South Sudan's President Salva Kiir has announced a national dialogue initiative in a move to unite the people of South Sudan and to alleviate famine and hunger due to the ongoing drought.
South Sudanese President Salva Kiir today called on lawmakers to pursue the implementation of a national dialogue plan as his government's top priority. Kiir said that the initiative is part of efforts to restore peace in the country and he challenged critics, saying the initiative is not a trick as some observers had thought.
"We are a government and our business is to work for the unity of the people of South Sudan, protect the sovereignty and territorial integrity of this land and to uphold our constitution and international obligations," he said.

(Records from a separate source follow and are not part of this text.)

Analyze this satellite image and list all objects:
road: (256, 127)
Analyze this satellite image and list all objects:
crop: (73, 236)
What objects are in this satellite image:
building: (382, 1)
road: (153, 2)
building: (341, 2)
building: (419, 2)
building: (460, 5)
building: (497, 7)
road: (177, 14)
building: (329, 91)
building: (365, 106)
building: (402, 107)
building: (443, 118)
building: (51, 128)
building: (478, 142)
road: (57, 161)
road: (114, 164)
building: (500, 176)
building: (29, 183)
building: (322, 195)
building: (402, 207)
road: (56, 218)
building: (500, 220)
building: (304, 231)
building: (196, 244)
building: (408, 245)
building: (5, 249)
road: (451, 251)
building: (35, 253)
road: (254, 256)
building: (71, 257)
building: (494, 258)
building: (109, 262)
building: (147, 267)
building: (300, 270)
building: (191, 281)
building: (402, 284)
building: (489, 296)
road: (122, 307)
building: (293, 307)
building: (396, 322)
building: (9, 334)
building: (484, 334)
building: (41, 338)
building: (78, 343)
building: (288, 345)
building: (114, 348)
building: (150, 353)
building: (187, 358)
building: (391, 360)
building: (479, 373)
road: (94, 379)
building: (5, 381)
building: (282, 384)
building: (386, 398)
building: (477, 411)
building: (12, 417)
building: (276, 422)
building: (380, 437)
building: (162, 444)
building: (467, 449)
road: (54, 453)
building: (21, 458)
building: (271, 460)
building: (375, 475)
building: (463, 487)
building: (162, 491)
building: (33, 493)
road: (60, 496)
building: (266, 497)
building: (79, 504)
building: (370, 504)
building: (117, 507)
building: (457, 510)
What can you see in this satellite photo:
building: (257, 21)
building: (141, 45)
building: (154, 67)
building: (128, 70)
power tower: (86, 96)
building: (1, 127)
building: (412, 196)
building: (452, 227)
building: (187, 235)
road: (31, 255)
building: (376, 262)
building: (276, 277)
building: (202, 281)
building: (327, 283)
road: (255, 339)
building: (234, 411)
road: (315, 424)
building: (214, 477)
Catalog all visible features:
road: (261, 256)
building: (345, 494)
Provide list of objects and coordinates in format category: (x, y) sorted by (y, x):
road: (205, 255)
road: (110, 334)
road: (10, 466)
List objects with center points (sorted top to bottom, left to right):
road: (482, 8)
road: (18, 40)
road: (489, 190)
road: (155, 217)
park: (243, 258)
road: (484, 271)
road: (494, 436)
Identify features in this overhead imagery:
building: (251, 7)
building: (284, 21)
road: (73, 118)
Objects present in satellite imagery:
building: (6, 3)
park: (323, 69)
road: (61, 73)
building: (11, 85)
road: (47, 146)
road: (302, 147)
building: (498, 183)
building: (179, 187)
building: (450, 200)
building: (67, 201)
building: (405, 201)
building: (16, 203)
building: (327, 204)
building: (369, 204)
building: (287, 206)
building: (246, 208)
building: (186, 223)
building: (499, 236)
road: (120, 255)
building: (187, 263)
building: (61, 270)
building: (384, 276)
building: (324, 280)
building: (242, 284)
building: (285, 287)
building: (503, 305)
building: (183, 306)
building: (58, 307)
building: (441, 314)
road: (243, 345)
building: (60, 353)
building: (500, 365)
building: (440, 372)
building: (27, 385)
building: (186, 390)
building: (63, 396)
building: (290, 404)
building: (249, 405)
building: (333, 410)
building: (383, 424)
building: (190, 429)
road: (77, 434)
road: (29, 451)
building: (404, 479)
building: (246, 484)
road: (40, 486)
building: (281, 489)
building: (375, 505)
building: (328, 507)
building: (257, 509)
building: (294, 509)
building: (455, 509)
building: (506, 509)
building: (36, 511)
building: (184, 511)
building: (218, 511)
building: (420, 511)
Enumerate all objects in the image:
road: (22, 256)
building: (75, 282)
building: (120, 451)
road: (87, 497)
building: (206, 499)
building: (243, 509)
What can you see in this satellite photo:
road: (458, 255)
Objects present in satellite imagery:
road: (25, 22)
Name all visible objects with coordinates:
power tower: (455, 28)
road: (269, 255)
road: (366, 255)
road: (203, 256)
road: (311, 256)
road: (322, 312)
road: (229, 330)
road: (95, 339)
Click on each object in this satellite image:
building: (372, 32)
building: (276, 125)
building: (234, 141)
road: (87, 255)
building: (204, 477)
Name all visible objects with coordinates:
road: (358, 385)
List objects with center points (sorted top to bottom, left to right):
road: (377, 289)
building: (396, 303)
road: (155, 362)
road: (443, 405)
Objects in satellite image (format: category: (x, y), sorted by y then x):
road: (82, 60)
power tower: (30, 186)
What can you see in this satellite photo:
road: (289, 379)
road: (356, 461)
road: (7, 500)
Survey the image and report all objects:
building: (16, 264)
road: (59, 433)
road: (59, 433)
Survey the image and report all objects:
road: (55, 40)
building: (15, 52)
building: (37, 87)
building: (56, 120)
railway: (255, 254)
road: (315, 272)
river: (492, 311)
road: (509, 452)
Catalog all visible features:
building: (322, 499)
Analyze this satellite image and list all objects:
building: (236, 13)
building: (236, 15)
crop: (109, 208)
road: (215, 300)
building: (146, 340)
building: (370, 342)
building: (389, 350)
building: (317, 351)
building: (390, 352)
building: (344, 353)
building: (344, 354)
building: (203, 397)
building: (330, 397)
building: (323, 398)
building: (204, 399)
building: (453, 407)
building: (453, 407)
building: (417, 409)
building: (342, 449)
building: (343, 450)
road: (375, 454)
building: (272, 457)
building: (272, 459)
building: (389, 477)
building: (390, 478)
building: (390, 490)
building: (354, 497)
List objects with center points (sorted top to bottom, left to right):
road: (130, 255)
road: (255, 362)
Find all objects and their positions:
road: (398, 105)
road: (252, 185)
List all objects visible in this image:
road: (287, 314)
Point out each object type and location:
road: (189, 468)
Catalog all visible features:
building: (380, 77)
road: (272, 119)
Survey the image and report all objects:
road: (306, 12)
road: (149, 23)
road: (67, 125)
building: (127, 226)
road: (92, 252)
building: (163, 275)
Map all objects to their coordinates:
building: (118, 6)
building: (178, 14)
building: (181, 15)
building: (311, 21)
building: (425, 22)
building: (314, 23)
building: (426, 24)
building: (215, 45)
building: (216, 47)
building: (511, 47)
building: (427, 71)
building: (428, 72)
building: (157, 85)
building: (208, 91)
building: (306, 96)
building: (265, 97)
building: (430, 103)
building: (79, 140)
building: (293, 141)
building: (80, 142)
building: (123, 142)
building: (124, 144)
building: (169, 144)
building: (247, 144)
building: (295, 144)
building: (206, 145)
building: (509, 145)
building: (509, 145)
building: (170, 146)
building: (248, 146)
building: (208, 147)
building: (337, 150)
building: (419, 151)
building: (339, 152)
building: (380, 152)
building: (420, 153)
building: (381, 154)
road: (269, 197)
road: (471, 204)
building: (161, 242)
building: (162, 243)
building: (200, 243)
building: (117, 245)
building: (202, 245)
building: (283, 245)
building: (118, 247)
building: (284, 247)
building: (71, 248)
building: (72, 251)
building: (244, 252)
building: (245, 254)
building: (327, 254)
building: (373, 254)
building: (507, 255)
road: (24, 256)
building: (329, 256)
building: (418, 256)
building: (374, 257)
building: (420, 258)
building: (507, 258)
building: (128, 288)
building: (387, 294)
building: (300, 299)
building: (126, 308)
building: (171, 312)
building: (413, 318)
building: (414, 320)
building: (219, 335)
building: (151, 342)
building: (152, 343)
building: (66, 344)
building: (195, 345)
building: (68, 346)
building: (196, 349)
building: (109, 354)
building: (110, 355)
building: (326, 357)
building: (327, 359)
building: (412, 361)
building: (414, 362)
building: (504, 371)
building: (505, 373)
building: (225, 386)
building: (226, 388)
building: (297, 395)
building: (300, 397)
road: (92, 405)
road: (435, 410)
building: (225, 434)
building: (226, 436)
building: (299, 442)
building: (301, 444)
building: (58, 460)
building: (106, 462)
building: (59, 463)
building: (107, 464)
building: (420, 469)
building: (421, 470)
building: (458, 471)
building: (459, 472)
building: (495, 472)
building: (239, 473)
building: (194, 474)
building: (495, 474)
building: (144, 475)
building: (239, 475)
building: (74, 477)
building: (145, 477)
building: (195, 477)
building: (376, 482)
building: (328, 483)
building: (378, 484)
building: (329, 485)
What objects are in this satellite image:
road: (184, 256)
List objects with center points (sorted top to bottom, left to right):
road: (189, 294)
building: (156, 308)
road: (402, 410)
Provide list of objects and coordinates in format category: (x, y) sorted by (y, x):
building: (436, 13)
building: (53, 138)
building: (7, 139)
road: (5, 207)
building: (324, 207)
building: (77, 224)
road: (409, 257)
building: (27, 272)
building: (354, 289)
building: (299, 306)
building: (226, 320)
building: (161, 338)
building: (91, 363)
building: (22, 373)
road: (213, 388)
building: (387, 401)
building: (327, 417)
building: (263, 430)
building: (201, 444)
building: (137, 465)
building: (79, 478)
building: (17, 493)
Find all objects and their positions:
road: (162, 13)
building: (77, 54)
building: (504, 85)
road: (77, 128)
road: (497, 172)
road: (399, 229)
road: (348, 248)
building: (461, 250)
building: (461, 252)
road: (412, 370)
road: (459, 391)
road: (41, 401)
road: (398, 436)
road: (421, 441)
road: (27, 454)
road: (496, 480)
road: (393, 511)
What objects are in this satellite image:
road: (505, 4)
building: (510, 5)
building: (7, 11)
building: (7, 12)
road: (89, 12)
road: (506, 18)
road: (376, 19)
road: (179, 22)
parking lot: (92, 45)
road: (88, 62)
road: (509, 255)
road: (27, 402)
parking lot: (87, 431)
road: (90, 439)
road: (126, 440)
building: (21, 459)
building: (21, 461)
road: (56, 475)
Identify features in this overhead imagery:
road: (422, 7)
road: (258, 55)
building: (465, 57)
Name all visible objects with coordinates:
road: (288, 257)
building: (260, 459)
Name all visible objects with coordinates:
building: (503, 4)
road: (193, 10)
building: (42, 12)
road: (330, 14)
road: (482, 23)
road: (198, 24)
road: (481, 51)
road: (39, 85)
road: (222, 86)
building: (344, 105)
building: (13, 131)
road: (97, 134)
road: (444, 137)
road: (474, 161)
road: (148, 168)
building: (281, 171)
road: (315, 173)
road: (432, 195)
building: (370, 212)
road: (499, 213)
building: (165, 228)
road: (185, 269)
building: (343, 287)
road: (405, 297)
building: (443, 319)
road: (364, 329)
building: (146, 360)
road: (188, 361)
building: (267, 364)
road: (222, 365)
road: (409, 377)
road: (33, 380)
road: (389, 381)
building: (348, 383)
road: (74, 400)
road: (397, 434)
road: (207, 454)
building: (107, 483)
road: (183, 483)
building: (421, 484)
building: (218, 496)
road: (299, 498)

Kiir was speaking to lawmakers, members of his cabinet and diplomats at the opening session of the second South Sudan National Legislature. In his speech, Kiir spelled out other key priorities which include the implementation of the peace agreement, reviving the struggling economy and fixing relations with the international community which he says have not been good in the last three years. The president is also looking to address the depreciating value of the national currency.
Struggling with drought
UN aid agencies yesterday declared famine in some parts of South Sudan. But President Kiir emphasized his government is to work closely with all humanitarian partners to allow for the unhindered delivery of life-saving food stuffs.
"The government will ensure that all humanitarian and development organizations have unimpeded access to needy populations across the Country," he said. "The government is aware of the failure of crops last year in the region and so steps are being taken to mitigate a potential famine."
UNICEF said today that up to 1.4 million children are suffering from severe malnutrition and could die this year from famine in countries including Nigeria, Somalia and South Sudan. Marixie Mercado, the head of media for UNICEF, told DW that most of the areas facing famine are in that situation because of political not environmental reasons, South Sudan included.
"Ultimately what these children need are political solutions to the issues that are affecting their countries," she said.
Fighting broke out in South Sudan three years ago. Although a peace deal signed in August 2015 could neutralize the conflict, little has been realized. Fighting rather spilled to some parts of the country, worsening humanitarian and economic crisis across the nation.